A vantagem de ter SNS

Hipnotizadas pelos odores consumistas que infestam as cidades na aproximação ao Natal, centenas de pessoas esperavam ontem, dentro das viaturas, pela abertura de vagas para entrar num centro comercial do Grande Porto.

Tantas preocupações, tanta tristeza face à perspetiva de uma consoada passada longe dos avós, mas nada trava a indomável vontade de encher todos os sapatos do armário com presentes, ignorando a pandemia e controlando os nervos que costumam soltar orquestras de buzinas sempre que se conjuga a pressa com as filas de automóveis.

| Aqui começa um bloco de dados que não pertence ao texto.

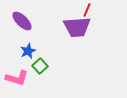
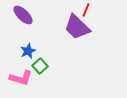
red line: moved 1 px left
purple ellipse: moved 1 px right, 6 px up
purple trapezoid: rotated 48 degrees clockwise
pink L-shape: moved 4 px right
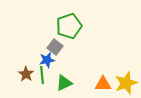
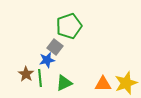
green line: moved 2 px left, 3 px down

Na véspera, as paróquias do Porto tinham-se unido no sentido de colocar na agenda pública o facto de se estar a esgotar a capacidade de ajuda às solicitações de pessoas que não têm o que comer. E a nossa solidariedade anda assim, neste triplo balanço impossível de equilibrar, entre a preocupação de dinamizar a economia, a necessidade de responder aos mais necessitados e a vontade de desembrulhar prendas.

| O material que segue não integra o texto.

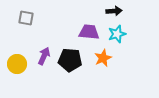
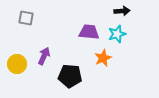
black arrow: moved 8 px right
black pentagon: moved 16 px down
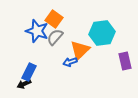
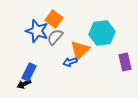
purple rectangle: moved 1 px down
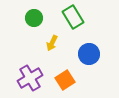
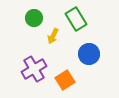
green rectangle: moved 3 px right, 2 px down
yellow arrow: moved 1 px right, 7 px up
purple cross: moved 4 px right, 9 px up
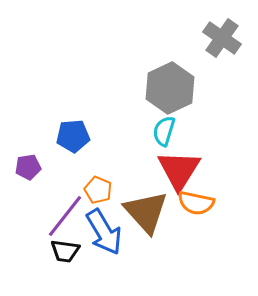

Não estamos sozinhos nisto. De uma forma ou de outra, a covid-19 deixará um composto de miséria em todos os países. E num dia como o de hoje, que devia ser marcado pela aprovação do fármaco que possibilitará à União Europeia iniciar a campanha de vacinação, o espaço mediático surge preenchido por novas preocupações, em linha com o surgimento de uma mutação do vírus que começa a travar a entrada e saída de pessoas em Inglaterra.

Mas não há como não confiar na ciência e, agora como nunca, nos profissionais de saúde, de novo chamados a um esforço adicional. Desta vez, o de ter de vacinar milhares de portugueses em tempo recorde. Apesar das limitações, neste campo, há razões para encararmos os próximos meses com confiança, porque a democracia introduziu em Portugal o Serviço Nacional de Saúde (SNS). Em países bem mais poderosos, onde também há fome, não há SNS.